■ Dataset excerpts ■

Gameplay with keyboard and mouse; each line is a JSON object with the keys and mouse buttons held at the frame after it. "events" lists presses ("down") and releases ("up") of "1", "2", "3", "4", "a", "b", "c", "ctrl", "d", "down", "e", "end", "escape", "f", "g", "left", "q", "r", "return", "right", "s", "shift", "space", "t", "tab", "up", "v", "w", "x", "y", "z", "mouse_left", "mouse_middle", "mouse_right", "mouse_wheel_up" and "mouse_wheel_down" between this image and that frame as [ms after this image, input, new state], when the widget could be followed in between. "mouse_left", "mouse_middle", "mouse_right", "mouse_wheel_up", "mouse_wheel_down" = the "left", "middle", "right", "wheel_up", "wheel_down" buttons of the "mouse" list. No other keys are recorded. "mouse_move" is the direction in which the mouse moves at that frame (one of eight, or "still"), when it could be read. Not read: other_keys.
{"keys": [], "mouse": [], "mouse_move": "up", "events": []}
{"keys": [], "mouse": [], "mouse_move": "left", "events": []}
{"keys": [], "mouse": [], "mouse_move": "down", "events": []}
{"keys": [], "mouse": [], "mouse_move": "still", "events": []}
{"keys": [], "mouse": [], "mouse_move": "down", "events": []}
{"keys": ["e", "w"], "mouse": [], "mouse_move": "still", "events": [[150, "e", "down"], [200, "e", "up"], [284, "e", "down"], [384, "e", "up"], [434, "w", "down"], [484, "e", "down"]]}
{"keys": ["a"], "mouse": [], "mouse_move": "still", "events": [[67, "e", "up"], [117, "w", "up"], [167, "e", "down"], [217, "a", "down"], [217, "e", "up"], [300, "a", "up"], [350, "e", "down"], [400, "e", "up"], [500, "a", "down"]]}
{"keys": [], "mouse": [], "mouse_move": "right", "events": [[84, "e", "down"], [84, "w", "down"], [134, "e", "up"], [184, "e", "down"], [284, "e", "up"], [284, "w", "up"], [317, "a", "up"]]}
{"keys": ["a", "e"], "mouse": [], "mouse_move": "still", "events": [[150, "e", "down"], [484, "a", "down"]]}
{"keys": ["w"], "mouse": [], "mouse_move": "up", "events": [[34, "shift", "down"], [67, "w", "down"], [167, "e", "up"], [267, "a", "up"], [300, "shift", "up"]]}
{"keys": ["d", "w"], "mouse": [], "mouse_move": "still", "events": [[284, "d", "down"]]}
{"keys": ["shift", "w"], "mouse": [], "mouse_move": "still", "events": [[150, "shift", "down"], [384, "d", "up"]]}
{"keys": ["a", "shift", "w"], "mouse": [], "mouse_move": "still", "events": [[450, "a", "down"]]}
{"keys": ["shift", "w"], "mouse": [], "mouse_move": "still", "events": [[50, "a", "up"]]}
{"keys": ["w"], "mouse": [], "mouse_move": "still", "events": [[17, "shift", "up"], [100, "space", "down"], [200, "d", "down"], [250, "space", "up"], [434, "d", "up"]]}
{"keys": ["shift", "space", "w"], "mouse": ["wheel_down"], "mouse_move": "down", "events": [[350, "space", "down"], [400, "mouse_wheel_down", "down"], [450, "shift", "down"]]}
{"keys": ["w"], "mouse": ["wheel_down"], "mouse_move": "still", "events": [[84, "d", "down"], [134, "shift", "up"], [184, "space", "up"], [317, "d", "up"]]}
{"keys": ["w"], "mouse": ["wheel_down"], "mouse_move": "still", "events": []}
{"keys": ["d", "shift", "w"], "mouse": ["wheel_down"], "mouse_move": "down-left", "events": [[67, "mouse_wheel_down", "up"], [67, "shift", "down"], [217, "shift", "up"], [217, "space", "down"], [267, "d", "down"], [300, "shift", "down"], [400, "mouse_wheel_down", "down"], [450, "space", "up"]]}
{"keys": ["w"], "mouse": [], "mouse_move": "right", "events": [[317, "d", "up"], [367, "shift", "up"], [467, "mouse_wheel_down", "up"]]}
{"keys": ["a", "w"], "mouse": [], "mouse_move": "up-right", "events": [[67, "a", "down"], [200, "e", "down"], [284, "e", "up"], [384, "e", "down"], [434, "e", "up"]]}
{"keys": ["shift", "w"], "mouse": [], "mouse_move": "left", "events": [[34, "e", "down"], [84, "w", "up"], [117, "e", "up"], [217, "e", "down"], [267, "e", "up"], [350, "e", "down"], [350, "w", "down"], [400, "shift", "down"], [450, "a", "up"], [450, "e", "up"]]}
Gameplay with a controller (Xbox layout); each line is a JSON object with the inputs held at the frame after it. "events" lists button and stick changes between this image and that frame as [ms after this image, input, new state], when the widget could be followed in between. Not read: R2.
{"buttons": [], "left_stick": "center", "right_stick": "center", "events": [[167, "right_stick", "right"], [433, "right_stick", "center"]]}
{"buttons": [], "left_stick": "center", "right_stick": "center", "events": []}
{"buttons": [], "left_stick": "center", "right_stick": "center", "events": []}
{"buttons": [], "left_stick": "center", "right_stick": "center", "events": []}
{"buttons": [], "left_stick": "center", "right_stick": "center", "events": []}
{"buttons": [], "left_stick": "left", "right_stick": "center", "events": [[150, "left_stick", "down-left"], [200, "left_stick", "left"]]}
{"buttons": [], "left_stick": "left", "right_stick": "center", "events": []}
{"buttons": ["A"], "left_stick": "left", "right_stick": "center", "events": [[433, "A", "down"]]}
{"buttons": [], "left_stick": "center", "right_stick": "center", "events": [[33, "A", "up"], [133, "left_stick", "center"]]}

■ Exercise details ■
What is needed here is an exact copy of every record.

■ Your solution ■
Gameplay with keyboard and mouse; each line is a JSON object with the keys and mouse buttons held at the frame after it. "events" lists presses ("down") and releases ("up") of "1", "2", "3", "4", "a", "b", "c", "ctrl", "d", "down", "e", "end", "escape", "f", "g", "left", "q", "r", "return", "right", "s", "shift", "space", "t", "tab", "up", "v", "w", "x", "y", "z", "mouse_left", "mouse_middle", "mouse_right", "mouse_wheel_up" and "mouse_wheel_down" between this image and that frame as [ms after this image, input, new state], when the widget could be followed in between. "mouse_left", "mouse_middle", "mouse_right", "mouse_wheel_up", "mouse_wheel_down" = the "left", "middle", "right", "wheel_up", "wheel_down" buttons of the "mouse" list. No other keys are recorded. "mouse_move" is the direction in which the mouse moves at that frame (one of eight, or "still"), when it could be read. Not read: other_keys.
{"keys": [], "mouse": [], "mouse_move": "up", "events": []}
{"keys": [], "mouse": [], "mouse_move": "left", "events": []}
{"keys": [], "mouse": [], "mouse_move": "down", "events": []}
{"keys": [], "mouse": [], "mouse_move": "still", "events": []}
{"keys": [], "mouse": [], "mouse_move": "down", "events": []}
{"keys": ["e", "w"], "mouse": [], "mouse_move": "still", "events": [[150, "e", "down"], [200, "e", "up"], [284, "e", "down"], [384, "e", "up"], [434, "w", "down"], [484, "e", "down"]]}
{"keys": ["a"], "mouse": [], "mouse_move": "still", "events": [[67, "e", "up"], [117, "w", "up"], [167, "e", "down"], [217, "a", "down"], [217, "e", "up"], [300, "a", "up"], [350, "e", "down"], [400, "e", "up"], [500, "a", "down"]]}
{"keys": [], "mouse": [], "mouse_move": "right", "events": [[84, "e", "down"], [84, "w", "down"], [134, "e", "up"], [184, "e", "down"], [284, "e", "up"], [284, "w", "up"], [317, "a", "up"]]}
{"keys": ["a", "e"], "mouse": [], "mouse_move": "still", "events": [[150, "e", "down"], [484, "a", "down"]]}
{"keys": ["w"], "mouse": [], "mouse_move": "up", "events": [[34, "shift", "down"], [67, "w", "down"], [167, "e", "up"], [267, "a", "up"], [300, "shift", "up"]]}
{"keys": ["d", "w"], "mouse": [], "mouse_move": "still", "events": [[284, "d", "down"]]}
{"keys": ["shift", "w"], "mouse": [], "mouse_move": "still", "events": [[150, "shift", "down"], [384, "d", "up"]]}
{"keys": ["a", "shift", "w"], "mouse": [], "mouse_move": "still", "events": [[450, "a", "down"]]}
{"keys": ["shift", "w"], "mouse": [], "mouse_move": "still", "events": [[50, "a", "up"]]}
{"keys": ["w"], "mouse": [], "mouse_move": "still", "events": [[17, "shift", "up"], [100, "space", "down"], [200, "d", "down"], [250, "space", "up"], [434, "d", "up"]]}
{"keys": ["shift", "space", "w"], "mouse": ["wheel_down"], "mouse_move": "down", "events": [[350, "space", "down"], [400, "mouse_wheel_down", "down"], [450, "shift", "down"]]}
{"keys": ["w"], "mouse": ["wheel_down"], "mouse_move": "still", "events": [[84, "d", "down"], [134, "shift", "up"], [184, "space", "up"], [317, "d", "up"]]}
{"keys": ["w"], "mouse": ["wheel_down"], "mouse_move": "still", "events": []}
{"keys": ["d", "shift", "w"], "mouse": ["wheel_down"], "mouse_move": "down-left", "events": [[67, "mouse_wheel_down", "up"], [67, "shift", "down"], [217, "shift", "up"], [217, "space", "down"], [267, "d", "down"], [300, "shift", "down"], [400, "mouse_wheel_down", "down"], [450, "space", "up"]]}
{"keys": ["w"], "mouse": [], "mouse_move": "right", "events": [[317, "d", "up"], [367, "shift", "up"], [467, "mouse_wheel_down", "up"]]}
{"keys": ["a", "w"], "mouse": [], "mouse_move": "up-right", "events": [[67, "a", "down"], [200, "e", "down"], [284, "e", "up"], [384, "e", "down"], [434, "e", "up"]]}
{"keys": ["shift", "w"], "mouse": [], "mouse_move": "left", "events": [[34, "e", "down"], [84, "w", "up"], [117, "e", "up"], [217, "e", "down"], [267, "e", "up"], [350, "e", "down"], [350, "w", "down"], [400, "shift", "down"], [450, "a", "up"], [450, "e", "up"]]}
Gameplay with a controller (Xbox layout); each line is a JSON object with the inputs held at the frame after it. "events" lists button and stick changes between this image and that frame as [ms after this image, input, new state], when the widget could be followed in between. Not read: R2.
{"buttons": [], "left_stick": "center", "right_stick": "center", "events": [[167, "right_stick", "right"], [433, "right_stick", "center"]]}
{"buttons": [], "left_stick": "center", "right_stick": "center", "events": []}
{"buttons": [], "left_stick": "center", "right_stick": "center", "events": []}
{"buttons": [], "left_stick": "center", "right_stick": "center", "events": []}
{"buttons": [], "left_stick": "center", "right_stick": "center", "events": []}
{"buttons": [], "left_stick": "left", "right_stick": "center", "events": [[150, "left_stick", "down-left"], [200, "left_stick", "left"]]}
{"buttons": [], "left_stick": "left", "right_stick": "center", "events": []}
{"buttons": ["A"], "left_stick": "left", "right_stick": "center", "events": [[433, "A", "down"]]}
{"buttons": [], "left_stick": "center", "right_stick": "center", "events": [[33, "A", "up"], [133, "left_stick", "center"]]}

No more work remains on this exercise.